Kennedy, whose prominent works include "The Prophet and the Age of the Caliphates, 600-1050 (1986, revised 2004), "When Baghdad Ruled the Muslim World: The Rise and Fall of Islam's Greatest Dynasty" (2005) and "The Great Arab Conquests: How the Spread of Islam Changed the World We Live In" (2007), says with the "half-century which has passed since I began work has seen the subject of caliphate moving from the status of a historical relic to the forefront of modern political debate", he was inspired to "examine the way in which ideas the office has been used and exploited through the ages".
He stresses that that though the concept has had many different interpretations and shapes down the ages, though a fundamental point was the idea of leadership to order Muslim society according to the will of God. But, as he shows, quite soon, there was a wide range of ideas and views about its spiritual and temporal powers - and extent.
Thus the work concerns itself more with history from the time after Prophet Mohammad's death to the next four-five centuries, despite even the IS' own accounts "begin with recent history". As Kennedy contends, "in order to understand Islamic State's idea of caliphate, and why it should prove relevant and important to many, we have to understand its roots deep in the Muslim tradition".
This history of a vibrant, powerful and advanced caliphate not only, as he holds , remains restricted to "encouraging that cultural self-confidence which is essential to any civilization if it is to live at peace with itself and its neighbours" but goes further, for some Muslims (like the IS), who don't considerate it "a nostalgic memory" but a guide and justification for the present "to a degree not found in any other contemporary political discourse".
In course of his majestic summary of Islamic history in the greater Middle East, from the "Rightly-Guided", or rather the "Orthodox" Caliphs, the Umayyads, the Abbasids, the Fatimids, the Mameluke and Ottoman eras down the present day, enlivened with telling anecdotes and keen insights, Kennedy mainly deals with three key questions - as to the choosing of the caliph, his work and powers, and on what evidence these issues could be answered.

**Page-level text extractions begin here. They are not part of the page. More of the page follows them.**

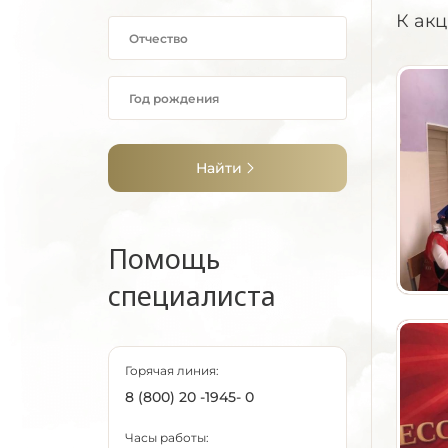
К ак
Найти
Помощь
специалиста
Горячая линия:
8 (800) 20 -1945- 0
Часы работы: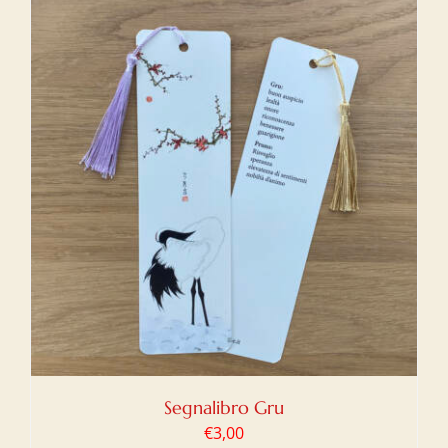
Segnalibro Gru
€
3,00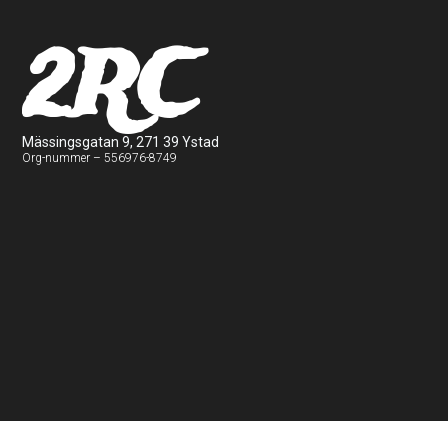
2RC
Mässingsgatan 9, 271 39 Ystad
Org-nummer – 556976-8749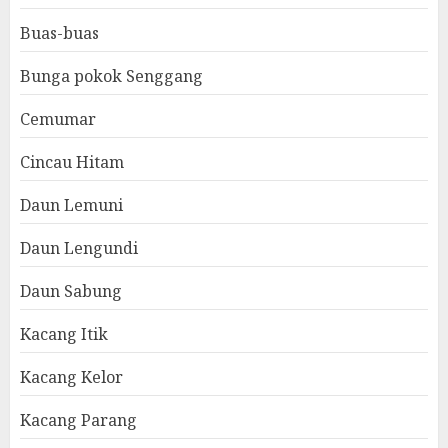
Buas-buas
Bunga pokok Senggang
Cemumar
Cincau Hitam
Daun Lemuni
Daun Lengundi
Daun Sabung
Kacang Itik
Kacang Kelor
Kacang Parang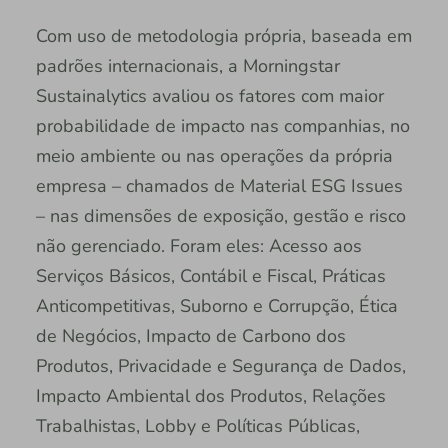
Com uso de metodologia própria, baseada em
padrões internacionais, a Morningstar
Sustainalytics avaliou os fatores com maior
probabilidade de impacto nas companhias, no
meio ambiente ou nas operações da própria
empresa – chamados de Material ESG Issues
– nas dimensões de exposição, gestão e risco
não gerenciado. Foram eles: Acesso aos
Serviços Básicos, Contábil e Fiscal, Práticas
Anticompetitivas, Suborno e Corrupção, Ética
de Negócios, Impacto de Carbono dos
Produtos, Privacidade e Segurança de Dados,
Impacto Ambiental dos Produtos, Relações
Trabalhistas, Lobby e Políticas Públicas,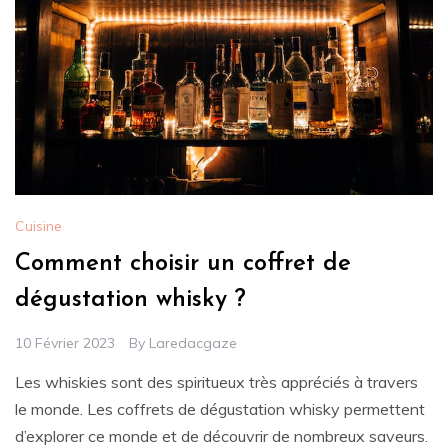
Cuisine
Comment choisir un coffret de
dégustation whisky ?
10 Février 2023
By
Laredacgaze
Les whiskies sont des spiritueux très appréciés à travers
le monde. Les coffrets de dégustation whisky permettent
d’explorer ce monde et de découvrir de nombreux saveurs.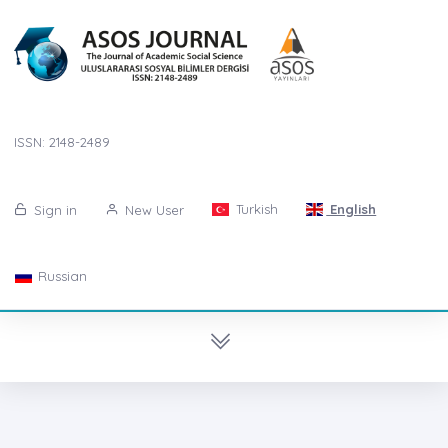
ISSN: 2148-2489
Turkish
English
Sign in
New User
Russian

Many facts will come as a surprise, including the role of non-Muslims in Islam's expansion, how Islam's initial 'golden' phase was scarcely monolithic, what prestige the Caliph commanded, even in the era when its power had diminished (as related by Ibn Fadlan, made a hero by Michael Crichton), and how its trappings come down to the present - hint origins of IS banners and uniforms.
How can we deal with it? But Kennedy, choosing to remain only a historian, only stresses that there has never been one template for the caliphate, and it is perhaps this "flexibility, even uncertainty" why it has survived or has been attractive. Or in other words, it is an idea with a wealth of meanings and interpretations, which can be twisted for both good and evil, but in itself, not one we need to be afraid of.